Probably like DAB. Start out OK then degrade it to the point where only less than 50% complain, leaving the door open to bring out super HD a few years later.
Nick Ware
More data compression equals more channels in the available bandwidth. More channels equals more advertising revenue. The one good thing about analogue was that you couldn’t compress it.
The first HD I ever saw was at Wimbledon with a German analogue truck, here for NHK. When they put an HD camera up on the Galaxy hoist, you could read all of the centre court scoreboard in the wide shot! Never saw HD that good after that occasion. NHK sent our HD output to Tokyo as three separate RGB feeds over three different satellite paths around the planet. How they timed and combined those in Tokyo God knows, but apparently they did!
Dave Denness will confirm that their Engineers in Tokyo were so techno-critical that they complained of a 14kHz ‘whistle’ at -30dB below peak level on our studio output. Eventually tracked down to a ‘singing’ lamp filament! Weirdly, production values didn’t seem to matter so much.
Happy days.
Chris Woolf
Pictures with timecode are remarkably easy to fit back together again. With each frame labelled it really is pretty trivial, in practice.

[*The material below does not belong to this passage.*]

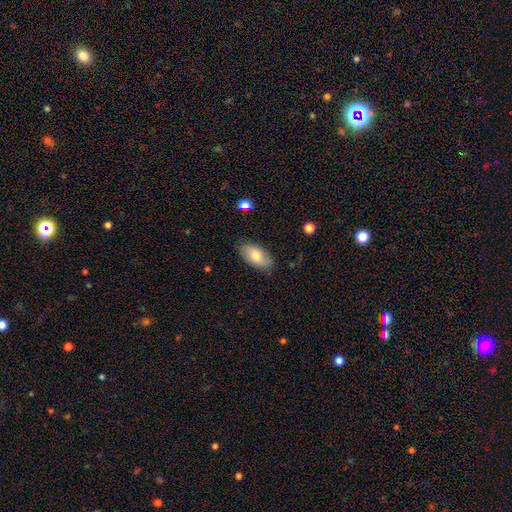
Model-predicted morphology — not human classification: Overall: smooth (75%). How rounded: in between (94%). Merging: none (83%).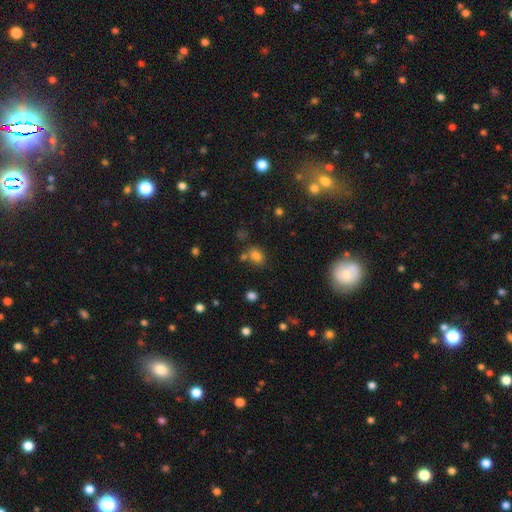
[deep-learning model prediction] Smooth or featured: smooth — 79% (star or artifact — 14%)
How rounded: in between — 60% (round — 39%)
Merging: none — 67% (merger — 15%)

I think it was because sound got digitised in smaller, unlabelled chunks for CDs etc that the problem of fitting those chunks back in the right position against other sounds and pictures became the nightmare it is today. Yes, we have labels on the whole parcel nowadays, but not on the individual presents inside.
But who cares now? Whether lips move before or after someone speaks seems to have become irrelevant.
David Denness
Lipsync becomes even more problematic now that the pictures from an HD camera come out delayed by 20ms.
Chris Woolf
… But a fixed delay is not a problem. With digits we can delay everything else as much as we like.

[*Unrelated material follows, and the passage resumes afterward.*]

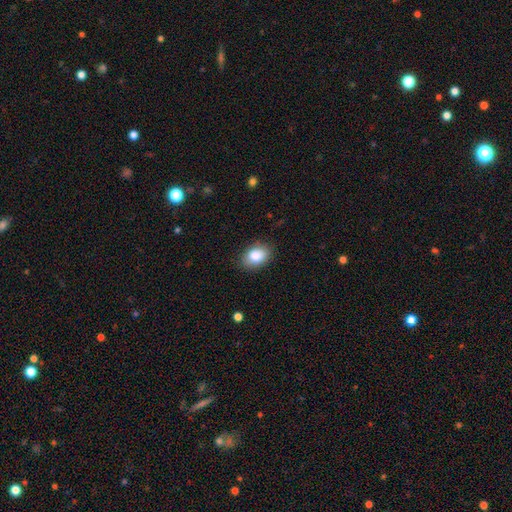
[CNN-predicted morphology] Smooth or featured: smooth — 86% (star or artifact — 7%)
How rounded: in between — 83% (round — 16%)
Merging: none — 83% (minor disturbance — 13%)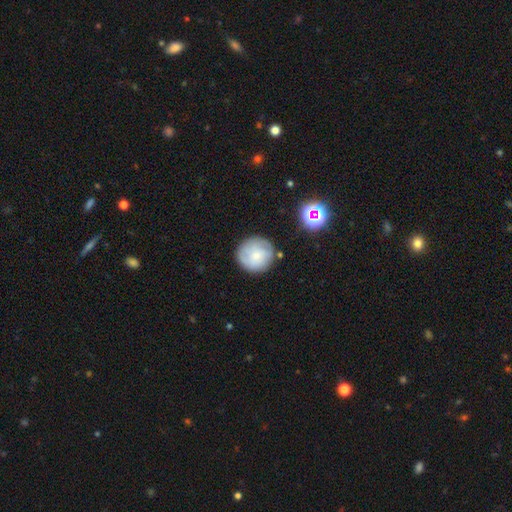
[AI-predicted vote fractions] The model was most divided on "smooth or featured": smooth: 64%, featured or disk: 27%, star or artifact: 8%. More confident: how rounded — round (92%); merging — none (78%).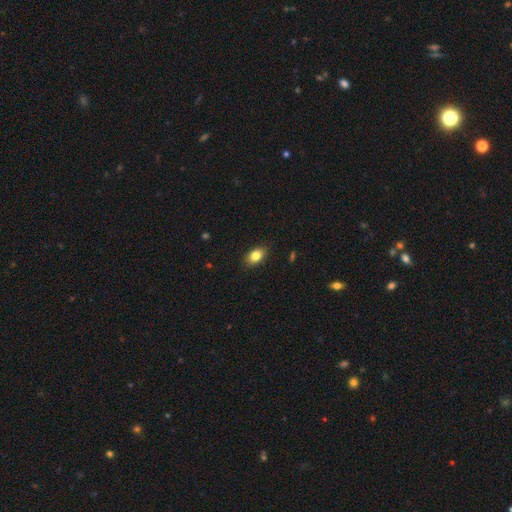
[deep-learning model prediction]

The pain is variable delay on things like compressed links. Only an idiot would have thought up system where the amount of detail in a picture determined the accuracy of the lipsync.
David Denness
Yet further evidence that, in the world of television, Audio remains an afterthought: if thought of at all, it’s an inconvenience.
Dave Mundy
Here are scans of the Eng. Inf. dept. handout on HDTV, for those interested in history!

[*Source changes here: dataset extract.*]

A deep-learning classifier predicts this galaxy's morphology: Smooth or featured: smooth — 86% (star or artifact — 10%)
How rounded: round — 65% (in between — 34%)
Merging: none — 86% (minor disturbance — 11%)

(Click on the pictures below to see larger versions:
use your Browser’s BACK button to return to this page)
Bernie Newnham
At IBC last year (2016) some company (Samsung?) had a huge screen about 5mm thick and 3m long showing some huge resolution, maybe 8k. All jolly good for exhibition halls etc, but I think it would be a bit scary in your living room.
These days I find myself, like all those young people, watching on anything. I really couldn’t care less if it’s HD, 4k, or whatever. Content, as always, is king. Do I like this show, even if it lags a bit or breaks up every so often? Yes, so I’ll watch. I have a limit, but it isn’t defined by any formal standard, and I think it was always the same.
Only manufacturers want you to keep upgrading, to keep their cashflow going. Mind you, I do have an nearly up to date phone, a OnePlus 3 (cost half the price of an iPhone and works just as well). But my computer – the processor and motherboard anyway, date back years. I put in an SSD for drive C: and it made such a difference I haven’t bothered to upgrade the basics. I go from playing Prey to editing on CS6 and don’t seem to need new stuff the way I used to. I expect the day will eventually come.